**Work to be completed**
Where a line of the data below has the string "lines", copy that line.

*****

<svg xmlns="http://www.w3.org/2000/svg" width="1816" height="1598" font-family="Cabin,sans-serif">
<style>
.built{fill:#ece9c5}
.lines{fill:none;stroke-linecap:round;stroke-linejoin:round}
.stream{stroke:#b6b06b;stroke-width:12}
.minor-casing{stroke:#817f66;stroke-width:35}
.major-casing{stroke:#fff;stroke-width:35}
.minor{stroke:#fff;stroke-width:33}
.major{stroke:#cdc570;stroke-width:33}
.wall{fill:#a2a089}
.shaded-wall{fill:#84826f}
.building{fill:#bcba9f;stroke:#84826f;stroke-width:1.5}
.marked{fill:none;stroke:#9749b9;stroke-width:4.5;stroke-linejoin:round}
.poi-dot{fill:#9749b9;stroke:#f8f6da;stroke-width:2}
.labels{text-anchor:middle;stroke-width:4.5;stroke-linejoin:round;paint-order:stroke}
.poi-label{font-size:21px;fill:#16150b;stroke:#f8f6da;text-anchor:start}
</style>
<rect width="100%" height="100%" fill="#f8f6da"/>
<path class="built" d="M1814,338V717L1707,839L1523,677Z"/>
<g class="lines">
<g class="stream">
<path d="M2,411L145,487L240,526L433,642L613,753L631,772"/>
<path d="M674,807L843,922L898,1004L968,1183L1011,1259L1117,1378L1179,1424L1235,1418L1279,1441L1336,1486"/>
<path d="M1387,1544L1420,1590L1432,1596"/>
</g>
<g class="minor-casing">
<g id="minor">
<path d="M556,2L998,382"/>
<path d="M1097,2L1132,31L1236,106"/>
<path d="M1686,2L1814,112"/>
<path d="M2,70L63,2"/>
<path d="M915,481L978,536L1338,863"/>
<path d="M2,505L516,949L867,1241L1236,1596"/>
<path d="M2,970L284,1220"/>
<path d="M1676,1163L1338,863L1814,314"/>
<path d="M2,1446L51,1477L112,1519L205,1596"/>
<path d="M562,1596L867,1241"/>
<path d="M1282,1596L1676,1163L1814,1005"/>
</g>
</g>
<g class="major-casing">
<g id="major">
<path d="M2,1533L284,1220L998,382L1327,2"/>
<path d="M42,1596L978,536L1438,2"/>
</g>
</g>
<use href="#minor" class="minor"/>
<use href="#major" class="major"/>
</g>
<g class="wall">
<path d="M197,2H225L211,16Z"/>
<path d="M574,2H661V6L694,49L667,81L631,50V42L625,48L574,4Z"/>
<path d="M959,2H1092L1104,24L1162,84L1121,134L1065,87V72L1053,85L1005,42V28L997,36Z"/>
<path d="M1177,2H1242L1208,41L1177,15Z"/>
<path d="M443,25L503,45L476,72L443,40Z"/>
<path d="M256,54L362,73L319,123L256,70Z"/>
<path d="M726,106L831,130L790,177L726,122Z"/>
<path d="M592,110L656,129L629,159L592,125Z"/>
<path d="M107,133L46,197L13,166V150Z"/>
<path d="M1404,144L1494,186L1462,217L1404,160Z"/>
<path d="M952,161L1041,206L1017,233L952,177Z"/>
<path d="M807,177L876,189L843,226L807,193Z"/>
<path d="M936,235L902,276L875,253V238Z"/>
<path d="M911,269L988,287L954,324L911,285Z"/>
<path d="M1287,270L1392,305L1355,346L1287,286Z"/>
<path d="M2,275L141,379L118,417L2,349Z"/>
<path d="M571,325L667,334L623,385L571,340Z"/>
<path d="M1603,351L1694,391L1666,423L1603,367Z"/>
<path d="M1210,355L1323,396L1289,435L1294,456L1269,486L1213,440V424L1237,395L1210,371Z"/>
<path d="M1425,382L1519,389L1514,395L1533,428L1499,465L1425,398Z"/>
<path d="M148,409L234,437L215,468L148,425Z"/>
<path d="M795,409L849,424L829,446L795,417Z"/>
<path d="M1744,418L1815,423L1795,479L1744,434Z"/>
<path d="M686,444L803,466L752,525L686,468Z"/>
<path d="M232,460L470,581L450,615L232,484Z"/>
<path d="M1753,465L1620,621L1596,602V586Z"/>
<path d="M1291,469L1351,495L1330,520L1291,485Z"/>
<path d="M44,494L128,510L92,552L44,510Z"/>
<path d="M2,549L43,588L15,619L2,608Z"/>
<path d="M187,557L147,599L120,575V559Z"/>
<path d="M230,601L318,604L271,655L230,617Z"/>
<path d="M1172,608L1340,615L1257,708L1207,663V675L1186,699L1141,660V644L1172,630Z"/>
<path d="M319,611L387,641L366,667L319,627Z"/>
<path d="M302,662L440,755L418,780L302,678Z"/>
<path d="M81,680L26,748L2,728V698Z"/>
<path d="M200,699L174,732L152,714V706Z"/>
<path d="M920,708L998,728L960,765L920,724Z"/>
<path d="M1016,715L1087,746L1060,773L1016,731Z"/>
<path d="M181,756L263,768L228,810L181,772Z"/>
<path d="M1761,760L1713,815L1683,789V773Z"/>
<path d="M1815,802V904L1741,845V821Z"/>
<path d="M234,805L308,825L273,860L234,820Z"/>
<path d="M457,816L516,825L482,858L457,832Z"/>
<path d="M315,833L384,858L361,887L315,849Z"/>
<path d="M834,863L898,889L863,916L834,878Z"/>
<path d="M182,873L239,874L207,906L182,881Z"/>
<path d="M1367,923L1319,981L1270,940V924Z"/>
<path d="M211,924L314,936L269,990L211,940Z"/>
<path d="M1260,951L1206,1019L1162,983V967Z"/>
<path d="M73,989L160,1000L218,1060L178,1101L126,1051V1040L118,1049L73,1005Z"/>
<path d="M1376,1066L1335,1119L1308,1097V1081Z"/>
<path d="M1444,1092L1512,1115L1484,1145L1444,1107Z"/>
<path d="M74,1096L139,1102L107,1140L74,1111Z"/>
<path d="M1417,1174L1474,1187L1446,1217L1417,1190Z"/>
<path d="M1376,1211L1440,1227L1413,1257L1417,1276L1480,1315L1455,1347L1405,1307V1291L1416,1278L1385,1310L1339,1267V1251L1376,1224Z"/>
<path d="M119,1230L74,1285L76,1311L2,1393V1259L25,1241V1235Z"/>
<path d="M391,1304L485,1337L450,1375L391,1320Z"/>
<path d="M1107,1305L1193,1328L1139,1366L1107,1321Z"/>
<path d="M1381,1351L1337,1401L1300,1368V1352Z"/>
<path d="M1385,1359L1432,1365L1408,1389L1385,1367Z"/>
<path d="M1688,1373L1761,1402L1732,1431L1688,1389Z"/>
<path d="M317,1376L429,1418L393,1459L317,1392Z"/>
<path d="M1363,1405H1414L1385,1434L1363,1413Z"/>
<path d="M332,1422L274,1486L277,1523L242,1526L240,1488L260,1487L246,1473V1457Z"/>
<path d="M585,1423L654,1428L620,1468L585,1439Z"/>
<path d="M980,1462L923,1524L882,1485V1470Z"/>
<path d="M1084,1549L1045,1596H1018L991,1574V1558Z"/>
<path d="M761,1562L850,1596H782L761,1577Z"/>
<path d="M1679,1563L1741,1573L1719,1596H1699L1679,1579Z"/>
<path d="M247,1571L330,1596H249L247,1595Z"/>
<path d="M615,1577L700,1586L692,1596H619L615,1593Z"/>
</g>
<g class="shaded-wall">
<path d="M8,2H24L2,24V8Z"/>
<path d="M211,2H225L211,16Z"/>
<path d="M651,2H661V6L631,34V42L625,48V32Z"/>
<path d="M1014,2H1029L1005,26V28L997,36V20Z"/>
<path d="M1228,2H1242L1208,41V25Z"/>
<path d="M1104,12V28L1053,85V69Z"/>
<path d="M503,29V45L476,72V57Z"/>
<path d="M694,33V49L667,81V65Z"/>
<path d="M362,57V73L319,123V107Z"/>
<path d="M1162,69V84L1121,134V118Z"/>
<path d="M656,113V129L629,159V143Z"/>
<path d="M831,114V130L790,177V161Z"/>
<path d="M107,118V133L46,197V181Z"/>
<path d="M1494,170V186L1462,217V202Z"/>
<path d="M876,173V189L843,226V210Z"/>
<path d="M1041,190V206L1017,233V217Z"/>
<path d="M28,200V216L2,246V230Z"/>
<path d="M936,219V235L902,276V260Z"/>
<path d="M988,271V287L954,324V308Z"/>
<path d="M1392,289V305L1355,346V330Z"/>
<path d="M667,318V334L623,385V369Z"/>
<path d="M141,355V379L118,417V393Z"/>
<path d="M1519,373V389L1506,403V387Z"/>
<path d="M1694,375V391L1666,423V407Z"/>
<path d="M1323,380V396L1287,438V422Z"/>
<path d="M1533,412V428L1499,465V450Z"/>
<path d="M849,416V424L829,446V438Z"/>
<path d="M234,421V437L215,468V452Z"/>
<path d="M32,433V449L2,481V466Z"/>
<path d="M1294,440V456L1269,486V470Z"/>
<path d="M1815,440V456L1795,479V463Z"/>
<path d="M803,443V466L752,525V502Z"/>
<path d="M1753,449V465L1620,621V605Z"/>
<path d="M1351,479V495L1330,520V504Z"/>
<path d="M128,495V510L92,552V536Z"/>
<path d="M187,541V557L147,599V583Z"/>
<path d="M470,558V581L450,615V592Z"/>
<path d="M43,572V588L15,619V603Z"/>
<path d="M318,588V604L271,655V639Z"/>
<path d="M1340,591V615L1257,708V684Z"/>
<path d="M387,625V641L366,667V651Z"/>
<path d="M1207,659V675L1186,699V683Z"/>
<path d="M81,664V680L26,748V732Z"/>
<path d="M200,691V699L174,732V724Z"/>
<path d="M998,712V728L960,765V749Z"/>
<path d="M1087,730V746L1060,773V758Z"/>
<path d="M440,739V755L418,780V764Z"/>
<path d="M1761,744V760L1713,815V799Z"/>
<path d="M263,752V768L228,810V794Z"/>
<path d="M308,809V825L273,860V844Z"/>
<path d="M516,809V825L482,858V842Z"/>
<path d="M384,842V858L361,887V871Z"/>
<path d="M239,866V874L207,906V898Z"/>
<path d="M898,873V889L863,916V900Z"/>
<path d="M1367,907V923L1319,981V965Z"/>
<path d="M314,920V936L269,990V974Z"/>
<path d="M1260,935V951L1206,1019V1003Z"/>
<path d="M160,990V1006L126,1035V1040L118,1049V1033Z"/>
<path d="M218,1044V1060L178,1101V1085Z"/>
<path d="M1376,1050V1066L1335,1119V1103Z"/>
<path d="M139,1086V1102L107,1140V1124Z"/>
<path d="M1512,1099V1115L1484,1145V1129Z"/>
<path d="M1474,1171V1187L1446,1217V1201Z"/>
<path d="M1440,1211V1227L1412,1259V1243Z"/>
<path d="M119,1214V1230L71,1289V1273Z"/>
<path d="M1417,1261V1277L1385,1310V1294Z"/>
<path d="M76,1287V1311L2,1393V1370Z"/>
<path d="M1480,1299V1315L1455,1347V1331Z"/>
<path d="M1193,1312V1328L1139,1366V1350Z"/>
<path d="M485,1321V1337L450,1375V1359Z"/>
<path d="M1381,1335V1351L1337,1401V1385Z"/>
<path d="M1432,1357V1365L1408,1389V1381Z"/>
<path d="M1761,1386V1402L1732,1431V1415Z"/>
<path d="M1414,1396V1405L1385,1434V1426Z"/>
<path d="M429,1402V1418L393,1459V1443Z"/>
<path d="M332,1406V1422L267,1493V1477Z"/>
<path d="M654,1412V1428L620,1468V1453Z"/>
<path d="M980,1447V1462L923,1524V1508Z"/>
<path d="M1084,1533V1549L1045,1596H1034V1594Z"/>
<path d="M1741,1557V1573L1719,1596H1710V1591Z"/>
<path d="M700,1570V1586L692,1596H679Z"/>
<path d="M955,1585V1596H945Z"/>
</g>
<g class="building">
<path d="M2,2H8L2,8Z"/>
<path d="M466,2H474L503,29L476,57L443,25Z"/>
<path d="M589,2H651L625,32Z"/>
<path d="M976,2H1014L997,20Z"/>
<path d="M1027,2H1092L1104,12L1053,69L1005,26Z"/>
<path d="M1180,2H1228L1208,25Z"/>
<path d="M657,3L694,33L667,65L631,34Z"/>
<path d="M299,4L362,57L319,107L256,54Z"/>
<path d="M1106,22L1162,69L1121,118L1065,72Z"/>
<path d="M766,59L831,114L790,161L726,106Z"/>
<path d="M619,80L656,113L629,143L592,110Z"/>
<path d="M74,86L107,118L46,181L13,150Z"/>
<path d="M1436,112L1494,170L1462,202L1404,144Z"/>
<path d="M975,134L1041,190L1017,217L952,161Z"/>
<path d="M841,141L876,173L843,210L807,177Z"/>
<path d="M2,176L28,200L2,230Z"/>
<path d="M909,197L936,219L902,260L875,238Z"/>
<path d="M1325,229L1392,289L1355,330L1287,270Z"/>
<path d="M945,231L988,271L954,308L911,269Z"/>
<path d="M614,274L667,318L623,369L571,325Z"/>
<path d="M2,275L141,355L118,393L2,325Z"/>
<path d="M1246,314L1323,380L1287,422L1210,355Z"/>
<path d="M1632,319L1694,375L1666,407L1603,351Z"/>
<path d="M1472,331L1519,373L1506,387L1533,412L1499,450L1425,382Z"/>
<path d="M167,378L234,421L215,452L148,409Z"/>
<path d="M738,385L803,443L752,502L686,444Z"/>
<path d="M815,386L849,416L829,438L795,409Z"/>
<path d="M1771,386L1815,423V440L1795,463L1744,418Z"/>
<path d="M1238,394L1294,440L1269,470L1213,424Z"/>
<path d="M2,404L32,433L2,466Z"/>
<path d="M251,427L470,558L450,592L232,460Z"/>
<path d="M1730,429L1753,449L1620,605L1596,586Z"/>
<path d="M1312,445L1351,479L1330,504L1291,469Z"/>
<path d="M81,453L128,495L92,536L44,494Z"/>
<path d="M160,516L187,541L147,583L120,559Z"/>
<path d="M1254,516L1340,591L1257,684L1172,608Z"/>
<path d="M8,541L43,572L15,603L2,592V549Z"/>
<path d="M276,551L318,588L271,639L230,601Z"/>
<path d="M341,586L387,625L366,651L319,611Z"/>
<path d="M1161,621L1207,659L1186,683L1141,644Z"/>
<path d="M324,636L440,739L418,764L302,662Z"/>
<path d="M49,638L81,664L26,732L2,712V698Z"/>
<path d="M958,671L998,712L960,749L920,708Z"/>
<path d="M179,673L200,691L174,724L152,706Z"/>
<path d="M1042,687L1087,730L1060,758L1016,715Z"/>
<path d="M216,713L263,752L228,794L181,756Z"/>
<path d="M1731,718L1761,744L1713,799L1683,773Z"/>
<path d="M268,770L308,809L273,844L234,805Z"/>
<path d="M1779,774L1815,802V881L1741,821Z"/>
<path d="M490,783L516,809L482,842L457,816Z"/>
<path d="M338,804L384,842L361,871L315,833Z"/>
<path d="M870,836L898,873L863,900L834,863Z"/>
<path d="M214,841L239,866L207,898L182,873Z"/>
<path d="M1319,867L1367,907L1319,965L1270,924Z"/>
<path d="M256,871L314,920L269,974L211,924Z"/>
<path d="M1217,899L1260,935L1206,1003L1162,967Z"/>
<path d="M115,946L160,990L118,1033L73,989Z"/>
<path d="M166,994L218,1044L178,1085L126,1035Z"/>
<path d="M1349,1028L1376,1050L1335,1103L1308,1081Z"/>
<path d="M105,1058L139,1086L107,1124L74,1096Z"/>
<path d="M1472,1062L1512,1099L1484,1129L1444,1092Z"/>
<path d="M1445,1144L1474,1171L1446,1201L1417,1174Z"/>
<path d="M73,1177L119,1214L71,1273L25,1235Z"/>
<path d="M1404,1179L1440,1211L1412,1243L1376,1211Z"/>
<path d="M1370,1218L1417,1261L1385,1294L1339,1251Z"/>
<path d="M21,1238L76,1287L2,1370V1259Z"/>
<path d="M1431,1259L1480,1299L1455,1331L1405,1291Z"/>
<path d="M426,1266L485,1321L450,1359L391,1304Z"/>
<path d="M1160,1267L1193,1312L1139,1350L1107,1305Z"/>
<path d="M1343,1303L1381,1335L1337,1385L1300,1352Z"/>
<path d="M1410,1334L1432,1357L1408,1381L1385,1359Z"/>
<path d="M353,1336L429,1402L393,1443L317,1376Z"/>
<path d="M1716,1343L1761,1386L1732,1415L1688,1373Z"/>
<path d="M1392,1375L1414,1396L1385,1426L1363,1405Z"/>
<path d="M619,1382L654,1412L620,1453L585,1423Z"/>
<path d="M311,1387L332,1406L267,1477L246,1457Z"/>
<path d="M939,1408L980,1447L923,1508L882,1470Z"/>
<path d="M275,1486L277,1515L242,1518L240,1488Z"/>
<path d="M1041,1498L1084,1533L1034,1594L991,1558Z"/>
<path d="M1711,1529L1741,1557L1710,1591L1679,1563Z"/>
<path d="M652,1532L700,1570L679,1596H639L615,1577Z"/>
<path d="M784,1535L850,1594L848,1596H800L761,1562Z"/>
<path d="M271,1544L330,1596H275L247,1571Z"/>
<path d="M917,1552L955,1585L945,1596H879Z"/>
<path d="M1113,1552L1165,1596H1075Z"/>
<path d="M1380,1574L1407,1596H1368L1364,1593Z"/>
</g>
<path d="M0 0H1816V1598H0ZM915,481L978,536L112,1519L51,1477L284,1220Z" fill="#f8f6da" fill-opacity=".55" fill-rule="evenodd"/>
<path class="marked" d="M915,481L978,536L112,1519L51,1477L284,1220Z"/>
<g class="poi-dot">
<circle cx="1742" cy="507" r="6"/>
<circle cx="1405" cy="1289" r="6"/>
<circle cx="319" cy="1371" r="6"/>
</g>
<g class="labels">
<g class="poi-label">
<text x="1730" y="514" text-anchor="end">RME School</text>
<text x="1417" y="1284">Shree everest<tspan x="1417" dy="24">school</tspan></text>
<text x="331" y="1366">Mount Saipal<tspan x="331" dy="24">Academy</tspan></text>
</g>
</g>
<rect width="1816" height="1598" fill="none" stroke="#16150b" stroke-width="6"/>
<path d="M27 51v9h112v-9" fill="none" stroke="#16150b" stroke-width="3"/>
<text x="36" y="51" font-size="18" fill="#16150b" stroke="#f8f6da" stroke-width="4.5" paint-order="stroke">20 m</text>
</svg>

*****

**Task output**
.lines{fill:none;stroke-linecap:round;stroke-linejoin:round}
<g class="lines">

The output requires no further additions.